To qualify for this, you must have the ability to repay the amount you are offering, either in the form of a lump sum or payments over a certain amount of time. In addition, you must be able to prove that you cannot repay the full amount owed to the IRS within a reasonable amount of time.

Hiring a tax attorney to help you with this may improve your chances of the IRS accepting your offer. Your attorney will help you fill out Form 656, which is called an Offer to Compromise form, and he or she will help you determine how much money to offer the IRS for the debt you owe. You will have to pay a filing fee for this, but if the IRS accepts your offer, it could help you save thousands of dollars.

File For Chapter 7 Bankruptcy

The other option a tax attorney might suggest is filing for Chapter 7 bankruptcy. While tax debt is often excluded from dischargeable debts, there are times it can be included. If your tax debt qualifies for a discharge through Chapter 7, you might be able to eliminate the entire balance without paying a dime for it. You will incur costs for filing bankruptcy, but these are likely to be a lot less than the amount you owe the government for back taxes.

To qualify for this, you must meet the requirements necessary for filing Chapter 7, and the tax debt must

  • Be at least three years old
  • Be for a tax return that was filed at least two years ago
  • Legitimate and without any type of fraud

When you meet with a tax attorney, he or she will look at these factors and any others that pertain to your situation and the laws relating to this. From this information, you will find out if your tax debt qualifies.

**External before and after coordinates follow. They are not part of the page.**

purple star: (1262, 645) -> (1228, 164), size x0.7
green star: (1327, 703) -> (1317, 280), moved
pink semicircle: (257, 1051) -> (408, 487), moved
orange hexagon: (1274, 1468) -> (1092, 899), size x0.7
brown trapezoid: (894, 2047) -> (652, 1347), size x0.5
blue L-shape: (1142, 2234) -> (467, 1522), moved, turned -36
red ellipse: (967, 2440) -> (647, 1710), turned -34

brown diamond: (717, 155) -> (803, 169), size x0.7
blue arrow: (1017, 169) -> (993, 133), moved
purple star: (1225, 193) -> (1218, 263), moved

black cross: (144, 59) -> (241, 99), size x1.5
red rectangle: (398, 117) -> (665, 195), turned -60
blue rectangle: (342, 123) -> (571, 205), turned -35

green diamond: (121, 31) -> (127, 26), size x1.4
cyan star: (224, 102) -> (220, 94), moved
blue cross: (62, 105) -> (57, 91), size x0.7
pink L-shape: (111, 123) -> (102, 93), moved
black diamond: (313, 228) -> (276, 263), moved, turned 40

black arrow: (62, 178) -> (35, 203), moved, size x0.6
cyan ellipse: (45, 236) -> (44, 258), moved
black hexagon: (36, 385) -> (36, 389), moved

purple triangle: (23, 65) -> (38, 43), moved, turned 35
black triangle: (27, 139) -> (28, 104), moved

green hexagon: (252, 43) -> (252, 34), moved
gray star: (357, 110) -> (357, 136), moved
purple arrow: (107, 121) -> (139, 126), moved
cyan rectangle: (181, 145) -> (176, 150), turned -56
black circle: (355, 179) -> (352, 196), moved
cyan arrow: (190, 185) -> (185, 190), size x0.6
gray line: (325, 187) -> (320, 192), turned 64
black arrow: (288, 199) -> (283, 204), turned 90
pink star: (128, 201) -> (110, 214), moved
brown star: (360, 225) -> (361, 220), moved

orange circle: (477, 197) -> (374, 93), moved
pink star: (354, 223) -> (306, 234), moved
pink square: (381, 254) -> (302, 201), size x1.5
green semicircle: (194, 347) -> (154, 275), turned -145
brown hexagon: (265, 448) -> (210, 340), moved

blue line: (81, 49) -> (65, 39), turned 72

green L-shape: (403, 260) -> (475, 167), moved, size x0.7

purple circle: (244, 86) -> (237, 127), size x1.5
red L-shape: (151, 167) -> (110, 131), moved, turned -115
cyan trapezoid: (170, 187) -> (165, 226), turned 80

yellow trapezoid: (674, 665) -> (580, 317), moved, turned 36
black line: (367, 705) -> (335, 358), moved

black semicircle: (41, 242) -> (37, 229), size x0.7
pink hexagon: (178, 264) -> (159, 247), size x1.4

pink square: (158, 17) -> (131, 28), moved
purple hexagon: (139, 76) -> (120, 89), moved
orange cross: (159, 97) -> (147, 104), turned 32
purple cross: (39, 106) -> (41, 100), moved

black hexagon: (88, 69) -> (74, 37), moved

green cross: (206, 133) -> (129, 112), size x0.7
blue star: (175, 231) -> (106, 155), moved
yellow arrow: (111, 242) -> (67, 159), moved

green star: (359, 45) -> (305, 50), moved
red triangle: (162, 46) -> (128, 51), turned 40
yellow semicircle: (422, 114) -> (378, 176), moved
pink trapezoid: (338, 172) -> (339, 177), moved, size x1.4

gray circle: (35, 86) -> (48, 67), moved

With this method, you can get by without repaying the tax debt owed; however, there are some consequences. The first is that it will harm your credit. When you file for Chapter 7, it will stay on your credit report for 10 years. This will bring your credit score down, but there is nothing you can do to eliminate this from your record.

The other consequence is that you might still have to pay the tax debt in the future. This is only necessary if the IRS had placed a lien on your property. If this is the case, you would have to pay the lien off when you sell your property.